Sapatos vermelhos se batendo, não após um conselho do mágico de Oz, mas após um abuso sexual. Uma bola de cristal revelando o futuro. Uma mulher, após um acidente de carro, coçando seu cérebro. Uma bruxa com a cara completamente pintada de vermelho. Um herói que, após redescobrir o que já tinha encontrado, canta Love Me Tender para sua amada. David Lynch mistura todos esses elementos de forma a construir Coração Selvagem, um romance dramático perturbador de humor negro que ocorre nas estradas. Tudo é tão bem construído aqui, numa edição grandiosa do mestre surrealista do cinema, que o filme vai para além da objetividade em sua loucura romântica. Os sentimentos são extremos no fim dessa grande estrada de tijolos amarelos.
NOTA: 9

12 de junho de 2011

Eu Matei A Minha Mãe (2009)

Um filme de Xavier Dolan com Xavier Dolan e Anne Dorval.

◇ ◇ ◇

(O QUE SE PEDE) Transcreva o trecho do texto que começa em "Sapatos vermelhos se" e segue até "e Anne Dorval.", trocando "Coração Selvagem" por "Veludo Azul". O material não guarda relação com o texto.

(MATERIAL FORNECIDO)
◇ ◇ ◇

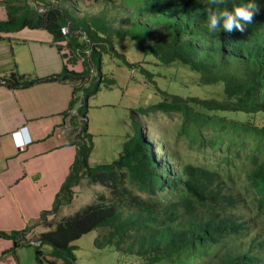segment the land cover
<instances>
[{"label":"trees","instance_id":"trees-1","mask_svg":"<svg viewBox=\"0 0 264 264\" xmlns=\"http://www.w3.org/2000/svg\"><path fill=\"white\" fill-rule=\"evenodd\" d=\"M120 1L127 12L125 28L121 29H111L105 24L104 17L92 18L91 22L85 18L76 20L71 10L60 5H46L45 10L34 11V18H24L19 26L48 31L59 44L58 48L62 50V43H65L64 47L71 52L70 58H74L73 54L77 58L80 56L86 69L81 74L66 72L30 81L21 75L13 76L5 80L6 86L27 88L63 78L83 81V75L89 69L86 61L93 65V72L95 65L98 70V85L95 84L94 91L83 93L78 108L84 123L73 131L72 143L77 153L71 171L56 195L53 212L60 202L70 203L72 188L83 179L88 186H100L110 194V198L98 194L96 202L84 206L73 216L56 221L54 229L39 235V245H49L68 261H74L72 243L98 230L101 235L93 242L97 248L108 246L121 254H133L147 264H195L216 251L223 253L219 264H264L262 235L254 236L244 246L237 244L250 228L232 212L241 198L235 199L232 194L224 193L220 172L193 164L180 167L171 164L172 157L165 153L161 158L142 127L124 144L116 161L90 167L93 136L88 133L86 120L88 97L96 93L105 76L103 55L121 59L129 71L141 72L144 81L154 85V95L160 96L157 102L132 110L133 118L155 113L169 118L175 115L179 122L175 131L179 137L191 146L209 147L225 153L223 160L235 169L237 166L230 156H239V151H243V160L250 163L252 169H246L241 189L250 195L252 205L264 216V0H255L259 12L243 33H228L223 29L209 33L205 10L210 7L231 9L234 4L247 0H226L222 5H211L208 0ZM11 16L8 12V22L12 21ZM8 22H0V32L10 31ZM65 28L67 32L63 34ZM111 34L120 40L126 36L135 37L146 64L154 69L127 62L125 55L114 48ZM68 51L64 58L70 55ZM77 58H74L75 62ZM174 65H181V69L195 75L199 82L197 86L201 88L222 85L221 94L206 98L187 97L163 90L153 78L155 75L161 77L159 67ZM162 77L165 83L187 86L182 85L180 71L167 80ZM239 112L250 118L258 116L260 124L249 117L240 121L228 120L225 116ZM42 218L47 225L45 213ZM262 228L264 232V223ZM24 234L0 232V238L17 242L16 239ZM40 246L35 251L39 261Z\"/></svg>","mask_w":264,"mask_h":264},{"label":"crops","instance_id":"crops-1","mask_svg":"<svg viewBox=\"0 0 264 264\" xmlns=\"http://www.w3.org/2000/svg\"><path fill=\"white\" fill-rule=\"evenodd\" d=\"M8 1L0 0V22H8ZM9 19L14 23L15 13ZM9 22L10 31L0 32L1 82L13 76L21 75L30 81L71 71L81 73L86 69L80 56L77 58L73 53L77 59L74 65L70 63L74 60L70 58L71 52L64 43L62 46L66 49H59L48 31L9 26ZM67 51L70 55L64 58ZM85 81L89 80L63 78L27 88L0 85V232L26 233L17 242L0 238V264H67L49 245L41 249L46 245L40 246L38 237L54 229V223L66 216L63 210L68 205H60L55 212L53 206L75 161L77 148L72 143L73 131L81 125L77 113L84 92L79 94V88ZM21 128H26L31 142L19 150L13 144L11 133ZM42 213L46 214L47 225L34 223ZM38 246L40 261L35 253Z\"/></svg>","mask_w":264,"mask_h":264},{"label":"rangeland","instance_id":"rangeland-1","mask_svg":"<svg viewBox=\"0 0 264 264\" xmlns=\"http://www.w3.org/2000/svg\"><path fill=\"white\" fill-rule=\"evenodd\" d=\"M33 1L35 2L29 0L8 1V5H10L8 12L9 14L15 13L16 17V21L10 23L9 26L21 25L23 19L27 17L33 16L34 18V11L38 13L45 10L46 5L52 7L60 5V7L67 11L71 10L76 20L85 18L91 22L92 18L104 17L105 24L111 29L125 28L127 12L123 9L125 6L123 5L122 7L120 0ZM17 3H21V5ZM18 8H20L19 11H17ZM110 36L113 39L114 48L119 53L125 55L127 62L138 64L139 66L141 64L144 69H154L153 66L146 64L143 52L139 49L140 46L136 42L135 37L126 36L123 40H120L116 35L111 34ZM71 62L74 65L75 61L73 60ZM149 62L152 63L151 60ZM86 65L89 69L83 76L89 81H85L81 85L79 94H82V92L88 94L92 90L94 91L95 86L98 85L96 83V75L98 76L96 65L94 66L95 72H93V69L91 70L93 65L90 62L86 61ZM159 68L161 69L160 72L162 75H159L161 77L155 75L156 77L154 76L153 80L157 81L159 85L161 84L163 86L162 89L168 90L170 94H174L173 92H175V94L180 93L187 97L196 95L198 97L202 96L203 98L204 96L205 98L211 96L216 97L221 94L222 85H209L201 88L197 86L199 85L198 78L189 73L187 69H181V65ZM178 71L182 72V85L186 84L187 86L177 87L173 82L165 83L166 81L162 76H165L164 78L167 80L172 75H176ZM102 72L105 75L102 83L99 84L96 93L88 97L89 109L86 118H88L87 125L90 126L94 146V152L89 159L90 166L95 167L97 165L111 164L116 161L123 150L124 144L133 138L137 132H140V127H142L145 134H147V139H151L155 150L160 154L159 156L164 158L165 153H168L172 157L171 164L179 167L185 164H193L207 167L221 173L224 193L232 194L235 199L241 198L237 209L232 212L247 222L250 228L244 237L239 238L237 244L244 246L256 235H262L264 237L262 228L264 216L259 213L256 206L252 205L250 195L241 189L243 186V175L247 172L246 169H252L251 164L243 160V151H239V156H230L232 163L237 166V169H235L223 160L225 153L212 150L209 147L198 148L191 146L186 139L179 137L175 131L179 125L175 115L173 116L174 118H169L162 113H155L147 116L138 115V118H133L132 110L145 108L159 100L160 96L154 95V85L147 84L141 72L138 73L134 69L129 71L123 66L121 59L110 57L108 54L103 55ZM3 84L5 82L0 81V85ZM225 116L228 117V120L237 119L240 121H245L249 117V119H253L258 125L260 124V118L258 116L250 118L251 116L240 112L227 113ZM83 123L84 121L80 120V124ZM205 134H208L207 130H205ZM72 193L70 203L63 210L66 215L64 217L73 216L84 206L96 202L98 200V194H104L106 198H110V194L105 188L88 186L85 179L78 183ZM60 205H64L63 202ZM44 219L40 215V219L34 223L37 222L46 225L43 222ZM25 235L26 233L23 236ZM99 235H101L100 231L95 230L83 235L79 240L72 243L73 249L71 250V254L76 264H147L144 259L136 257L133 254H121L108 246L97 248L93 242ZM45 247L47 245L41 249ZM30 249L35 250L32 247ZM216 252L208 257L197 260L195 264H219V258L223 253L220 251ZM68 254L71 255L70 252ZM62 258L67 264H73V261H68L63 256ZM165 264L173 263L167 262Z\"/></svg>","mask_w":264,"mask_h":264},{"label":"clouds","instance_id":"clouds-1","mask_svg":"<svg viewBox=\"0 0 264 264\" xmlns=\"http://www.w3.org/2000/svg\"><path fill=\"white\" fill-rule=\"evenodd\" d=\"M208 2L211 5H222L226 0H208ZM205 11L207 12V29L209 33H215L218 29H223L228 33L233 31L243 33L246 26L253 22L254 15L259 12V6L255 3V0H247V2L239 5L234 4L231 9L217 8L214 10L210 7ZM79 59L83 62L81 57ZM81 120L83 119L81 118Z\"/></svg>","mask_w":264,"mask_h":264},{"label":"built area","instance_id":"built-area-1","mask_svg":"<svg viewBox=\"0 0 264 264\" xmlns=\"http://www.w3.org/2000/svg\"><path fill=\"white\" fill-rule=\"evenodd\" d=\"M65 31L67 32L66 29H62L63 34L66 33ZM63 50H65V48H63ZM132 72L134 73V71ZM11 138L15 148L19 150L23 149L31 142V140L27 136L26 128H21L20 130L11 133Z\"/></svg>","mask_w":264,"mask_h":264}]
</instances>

◇ ◇ ◇

(RESULTADO)
Sapatos vermelhos se batendo, não após um conselho do mágico de Oz, mas após um abuso sexual. Uma bola de cristal revelando o futuro. Uma mulher, após um acidente de carro, coçando seu cérebro. Uma bruxa com a cara completamente pintada de vermelho. Um herói que, após redescobrir o que já tinha encontrado, canta Love Me Tender para sua amada. David Lynch mistura todos esses elementos de forma a construir Veludo Azul, um romance dramático perturbador de humor negro que ocorre nas estradas. Tudo é tão bem construído aqui, numa edição grandiosa do mestre surrealista do cinema, que o filme vai para além da objetividade em sua loucura romântica. Os sentimentos são extremos no fim dessa grande estrada de tijolos amarelos.
NOTA: 9

12 de junho de 2011

Eu Matei A Minha Mãe (2009)

Um filme de Xavier Dolan com Xavier Dolan e Anne Dorval.